--- Exercise ---
Repeat the data exactly. Pictures are not part of the copy.

Recorded data START

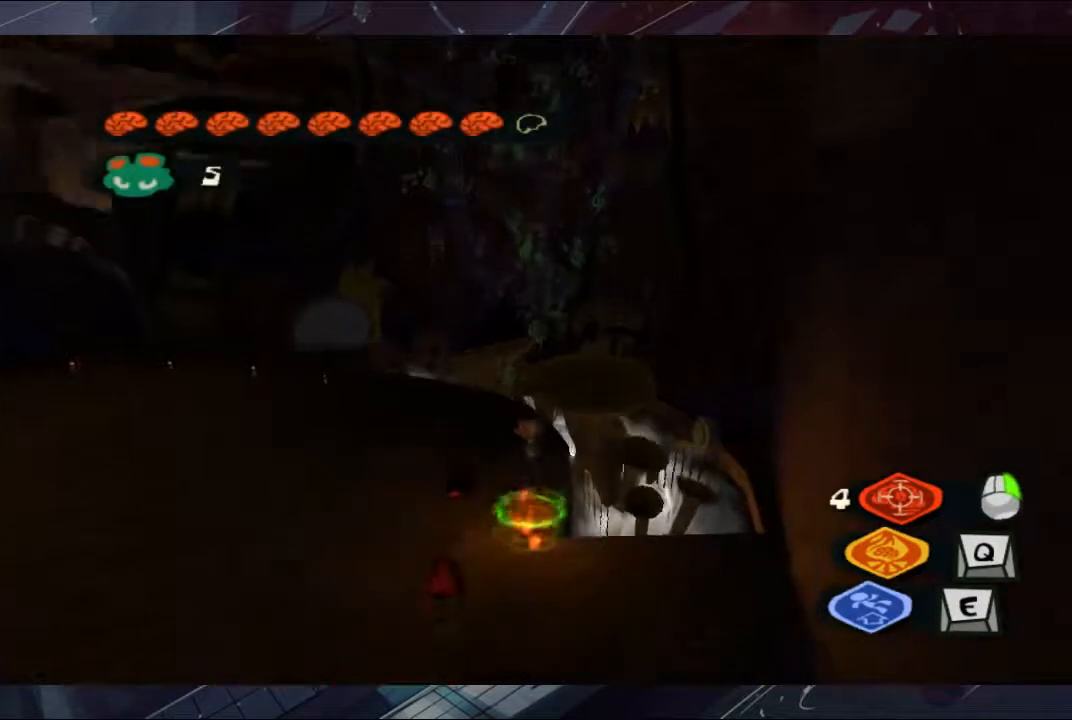
{"dt_ms": 500, "buttons": ["A"], "left_stick": "up", "right_stick": "center", "button_events": [[300, "A", "down"]]}
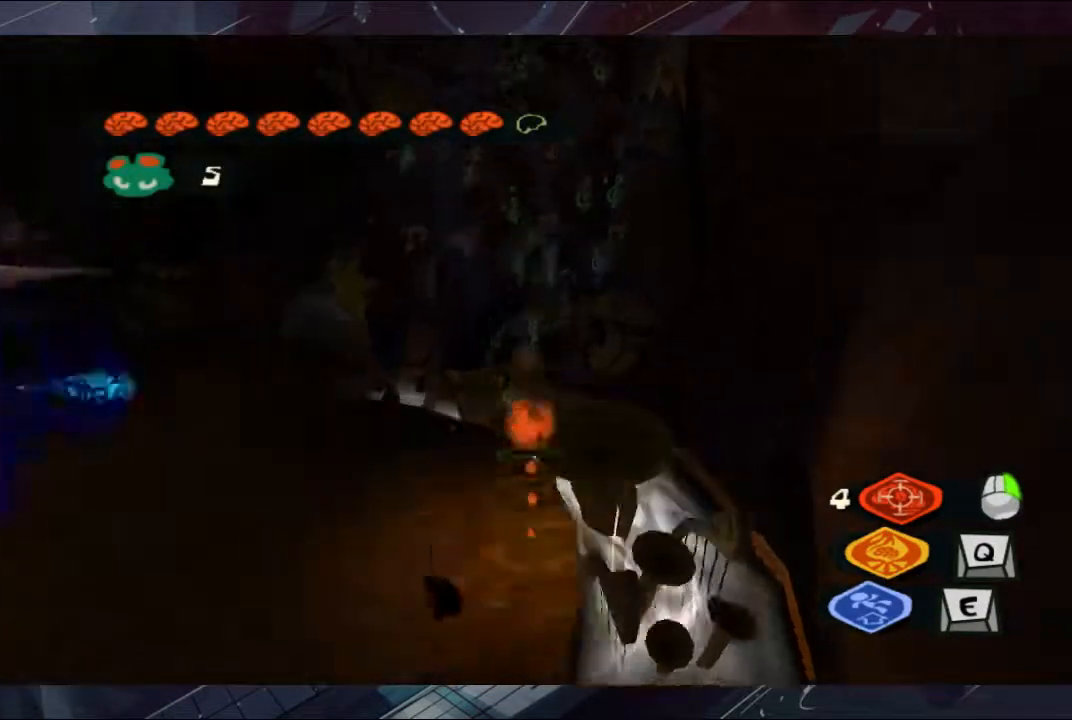
{"dt_ms": 500, "buttons": [], "left_stick": "up-right", "right_stick": "down-left", "button_events": [[300, "A", "up"]]}
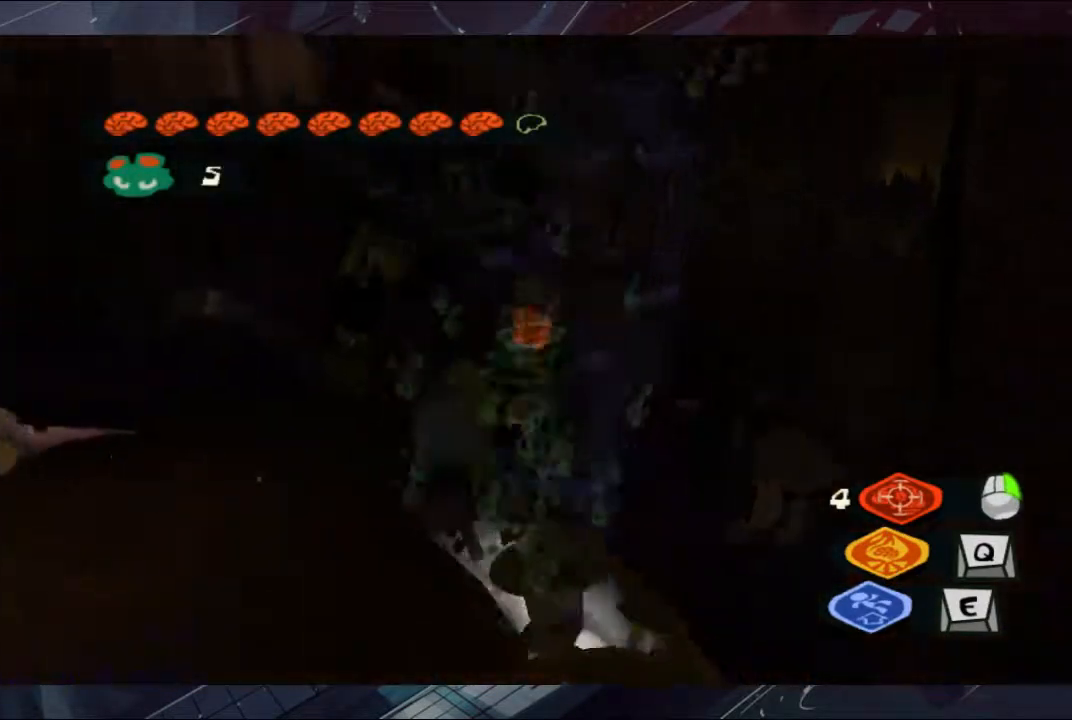
{"dt_ms": 500, "buttons": [], "left_stick": "left", "right_stick": "down-left", "button_events": []}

Recorded data END

--- Answer to the exercise ---
{"dt_ms": 500, "buttons": ["A"], "left_stick": "up", "right_stick": "center", "button_events": [[300, "A", "down"]]}
{"dt_ms": 500, "buttons": [], "left_stick": "up-right", "right_stick": "down-left", "button_events": [[300, "A", "up"]]}
{"dt_ms": 500, "buttons": [], "left_stick": "left", "right_stick": "down-left", "button_events": []}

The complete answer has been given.